2. Next, find the vector that connects the given point P0 to the point on the plane T. This can be done by subtracting the coordinates of P0 from the coordinates of any point on the plane T. In this case, we can subtract (0, 0, 0) from (−5, 4, 2) to get the vector:
P0 - P = (-5 - 0, 4 - 0, 2 - 0) = (-5, 4, 2).
3. Now, we need to find the projection of the vector P0 - P onto the normal vector of the plane T. This is obtained by taking the dot product of the two vectors and dividing by the magnitude of the normal vector.

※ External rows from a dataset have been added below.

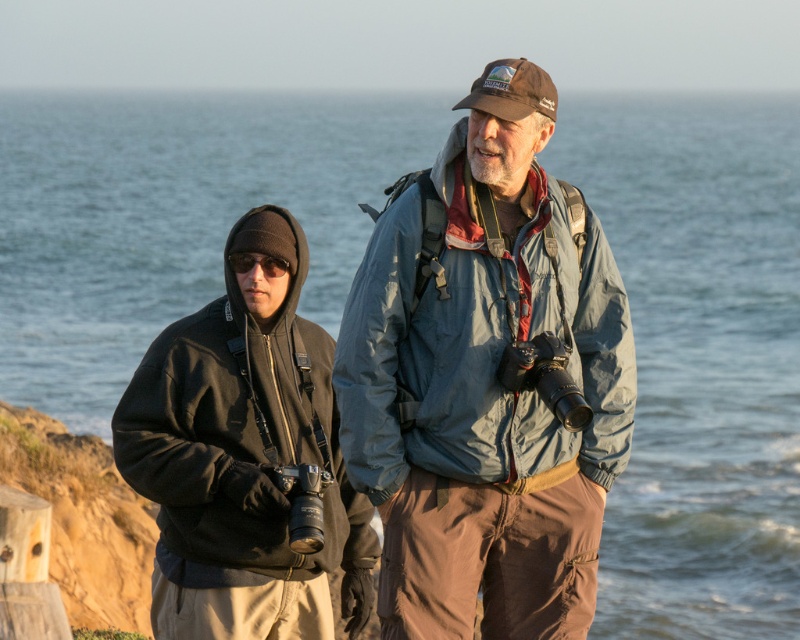
You are a photographer standing between the matte blue jacket at center and the dark gray fleece jacket at left. You need to place a tripod between them so that it is closer to the taller one. Which jacket should the tripod be placed near?

The matte blue jacket at center is taller than the dark gray fleece jacket at left, so the tripod should be placed closer to the matte blue jacket at center.

You are a photographer trying to decide which jacket to wear for a shoot. You need to choose between the matte blue jacket at center and the dark gray fleece jacket at left based on their sizes. Which jacket should you pick if you want the larger one?

The matte blue jacket at center is larger in size than the dark gray fleece jacket at left, so you should choose the matte blue jacket at center if you want the larger one.

You are a photographer trying to set up a tripod between the matte blue jacket at center and the dark gray fleece jacket at left. The tripod requires a minimum of 1.2 meters of space to be stable. Is there enough space between them?

The distance between the matte blue jacket at center and the dark gray fleece jacket at left is 1.35 meters, which is more than the required 1.2 meters. Therefore, there is sufficient space to set up the tripod stably between them.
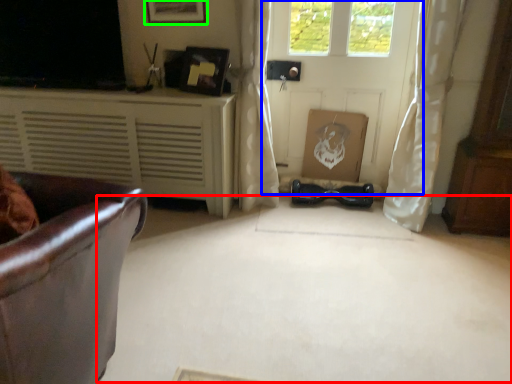
Question: Which object is positioned closest to plain (highlighted by a red box)? Select from door (highlighted by a blue box) and picture frame (highlighted by a green box).

Choices:
 (A) door
 (B) picture frame

Answer: (A)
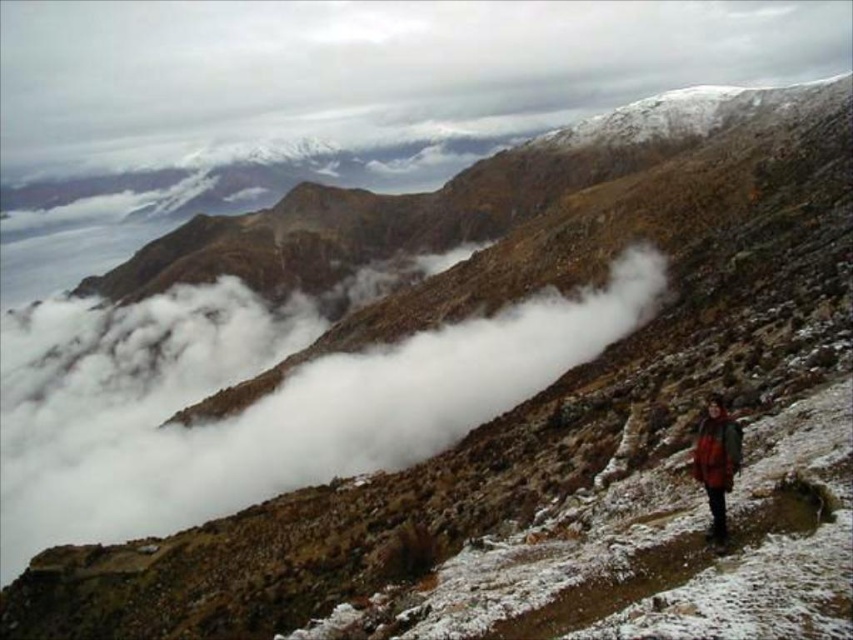
You are a hiker navigating a narrow path in the mountains. You see two points marked on your map. The first point is at coordinate point (132, 163) and the second is at point (715, 449). If you are facing the direction of the path, which point is closer to you?

Point (715, 449) is closer to you because it is in front of point (132, 163), which is behind it.

You are a drone operator trying to capture a photo of the white fluffy cloud at upper center. The drone can only hover at coordinates between 0.1 and 0.2 on the x and y axes. Can the drone capture the cloud?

Let's call the projection vector as proj.
proj = ((-5, 4, 2) · (0, -1, 2)) / ||(0, -1, 2)||,
where · represents the dot product and || || represents the magnitude.
The dot product is given by:
(-5, 4, 2) · (0, -1, 2) = -5(0) + 4(-1) + 2(2) = -4.
The magnitude of the normal vector is given by:
||(0, -1, 2)|| = √(0^2 + (-1)^2 + 2^2) = √(1 + 4) = √5.
Therefore,
proj = -4 / √5.
4. The shortest distance, d, from the point P0 to the plane T is the length of the projection vector, which can be obtained by taking the absolute value of the projection:
d = |proj| = |-4 / √5| = 4 / √5.
5. To find the point Q in the plane T that is closest to P0, we need to find the coordinates of Q using the projection vector.
Q = P0 - proj * (0, -1, 2),
where * represents scalar multiplication.
Q = (-5, 4, 2) - (4 / √5)(0, -1, 2) = (-5, 4, 2) - (0, -4 / √5, 8 / √5).
Simplifying,
Q = (-5, 4 + 4 / √5, 2 + 8 / √5) = (-5, (4√5 + 4) / √5, (2√5 + 8) / √5).
Therefore, the shortest distance d from the point P0=(-5, 4, 2) to the plane T is 4 / √5, and the point Q in the plane T that is closest to P0 is Q = (-5, (4√5 + 4) / √5, (2√5 + 8) / √5).